作業一覧:
A. データ記憶装置に関する本文のうち、「データ記憶装置及びデータ転送制御方法」から「スク上からデータを読み出す。」に至るまでの部分全体を、「ホストシステム」を「ホスト装置」に置き換えて更新した形で示してください。
B. データ記憶装置に関する本文の続きを、示されている最後の文の後から書き進めてください。

対象文章:

説明

データ記憶装置及びデータ転送制御方法

【課題】データ転送要求の順序を制御することにより、パフォーマンスを効果的に向上できるデータ記憶装置を提供することにある。
【解決手段】NCQ仕様のコマンド処理に伴うデータ転送制御を行なうデータ記憶装置10において、ホストシステム20から通知されるコマンド処理の優先条件に基づいてデータ転送要求の順序を並び替える構成である。

【発明の詳細な説明】
【技術分野】
【0001】
本発明は、データ記憶装置に関し、特に、インターフェースのデータ転送制御技術に関する。
【背景技術】
【0002】
近年、ハードディスクドライブ(単にディスクドライブと表記する)やソリッドステートドライブ(SSD:solid state drive)などのデータ記憶装置(以下、総称してドライブと表記する場合がある)では、ホストシステム(ホストコントローラ)とのインターフェースとして、シリアルATA(SATA:Serial AT Attachment)規格のインターフェース(以下、SATAインターフェースと表記する場合がある)が採用されている。ここで、ホストシステムは、例えば、パーソナルコンピュータやデジタルテレビ受信機などである。
【0003】
例えばディスクドライブは、SATAインターフェースを介して、ホストシステムから転送されるライトコマンドやリードコマンド等のコマンドを実行することで、ディスク上にデータを書き込み、又はディスク上からデータを読み出す。
【0004】
シリアルATA規格には、NCQ(native command queuing)と呼ばれるコマンドキューイング(command queuing)仕様が規定されている。このNCQは、ドライブ側で、コマンドバッファに格納(キュー)された複数のコマンドの実行順序を任意に決定できる機能を実現する仕様である。
【0005】
さらに、シリアルATA規格では、NCQ仕様のコマンドの実行に伴うデータ転送制御を行なう仕様として、ドライブ側は、ホストシステムに対するデータ転送要求を行なう場合に、FIS(Frame Information Structure)として定義されているセットアップ・フレームを発行する。このデータ転送要求を、DMA setup FIS要求と表記する。フレームは、シリアルATAインターフェースでのデータ通信を行なうための単位(データ構造)である。

データ:
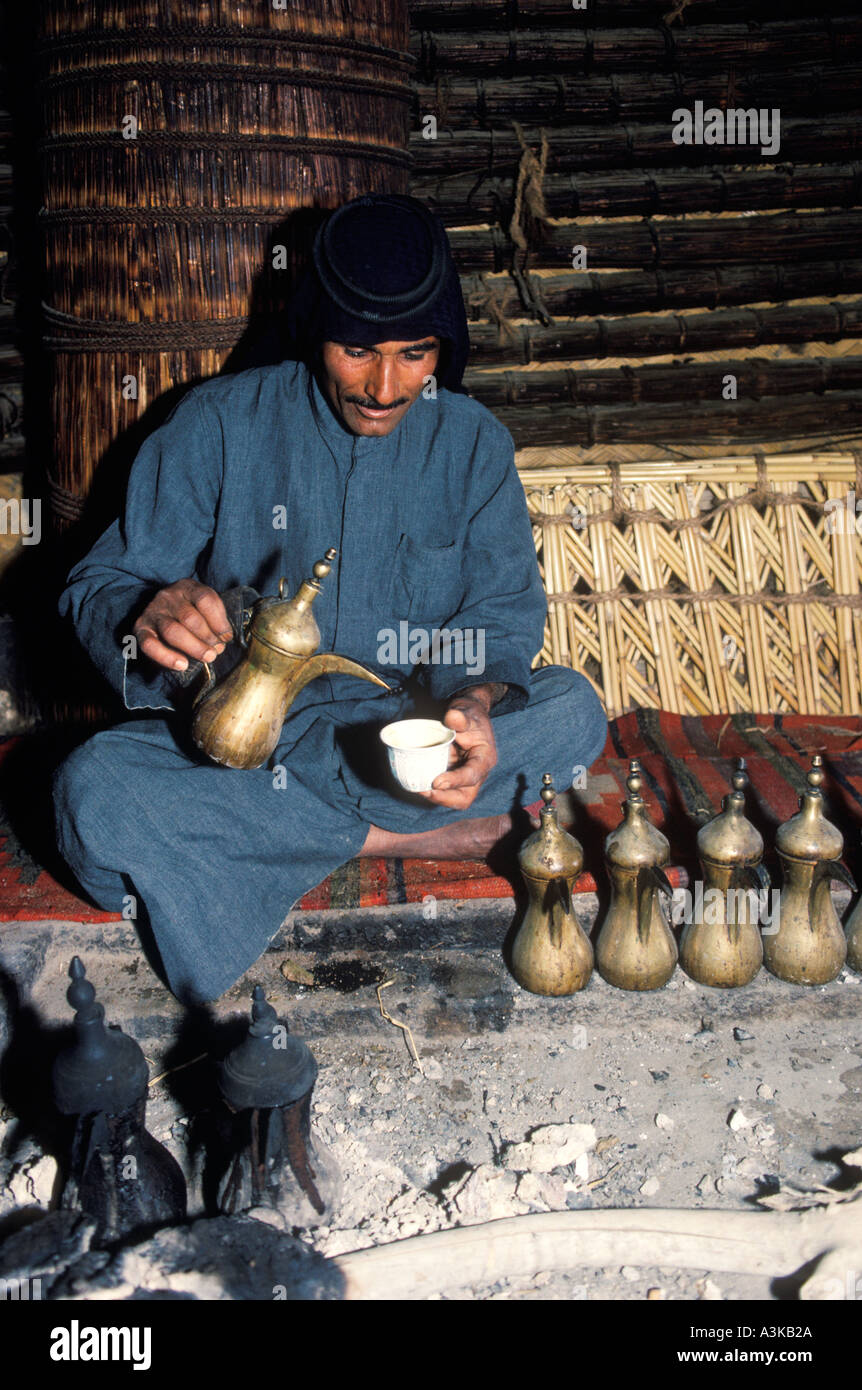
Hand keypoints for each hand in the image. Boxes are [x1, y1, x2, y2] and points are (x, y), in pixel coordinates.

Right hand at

作業別回答:
A.
データ記憶装置及びデータ転送制御方法

【課題】データ転送要求の順序を制御することにより、パフォーマンスを効果的に向上できるデータ記憶装置を提供することにある。
【解決手段】NCQ仕様のコマンド処理に伴うデータ転送制御を行なうデータ記憶装置10において、ホスト装置20から通知されるコマンド処理の優先条件に基づいてデータ転送要求の順序を並び替える構成である。

【発明の詳細な説明】
【技術分野】
【0001】
本発明は、データ記憶装置に関し、特に、インターフェースのデータ転送制御技術に関する。
【背景技術】
【0002】
近年、ハードディスクドライブ(単にディスクドライブと表記する)やソリッドステートドライブ(SSD:solid state drive)などのデータ記憶装置(以下、総称してドライブと表記する場合がある)では、ホスト装置(ホストコントローラ)とのインターフェースとして、シリアルATA(SATA:Serial AT Attachment)規格のインターフェース(以下、SATAインターフェースと表記する場合がある)が採用されている。ここで、ホスト装置は、例えば、パーソナルコンピュータやデジタルテレビ受信機などである。
【0003】
例えばディスクドライブは、SATAインターフェースを介して、ホスト装置から転送されるライトコマンドやリードコマンド等のコマンドを実行することで、ディスク上にデータを書き込み、又はディスク上からデータを読み出す。

B.
【0006】
ここで、ドライブとホストシステム間のデータ転送には、ライトコマンドの実行に伴うライトデータの転送のようなホストシステム側からのデータ転送、及びリードコマンドの実行に伴うリードデータの転送のようなホストシステム側へのデータ転送がある。
【0007】
このようなデータ転送制御方式において、ホストシステムに対するコマンド終了通知のタイミングを制御することで、ドライブ側のパフォーマンスを向上させるための技術が提案されている(例えば、特許文献1を参照)。
【先行技術文献】
【特許文献】
【0008】
【特許文献1】特開2005−215729号公報
【発明の概要】
【発明が解決しようとする課題】
【0009】
データ転送制御技術は、コマンド処理の効率向上に関係し、ドライブ側のパフォーマンスを向上させるための重要な技術である。前述の先行技術の方法だけでは、ドライブ側のパフォーマンスを効果的に向上させるには不十分である。
【0010】
そこで、本発明の目的は、データ転送要求の順序を制御することにより、パフォーマンスを効果的に向上できるデータ記憶装置を提供することにある。
【課題を解決するための手段】
【0011】
本発明の観点に従ったデータ記憶装置は、ホストシステムとの間でコマンド及びデータの転送を行なうためのインターフェース手段と、前記インターフェース手段を介してコマンド処理に伴うデータ転送要求を実行するときに、前記コマンド処理の優先条件に基づいて前記データ転送要求の順序を並び替える制御手段とを備えた構成である。
【発明の効果】
【0012】
本発明によれば、データ転送要求の順序を制御することにより、データ記憶装置のパフォーマンスを効果的に向上することが可能となる。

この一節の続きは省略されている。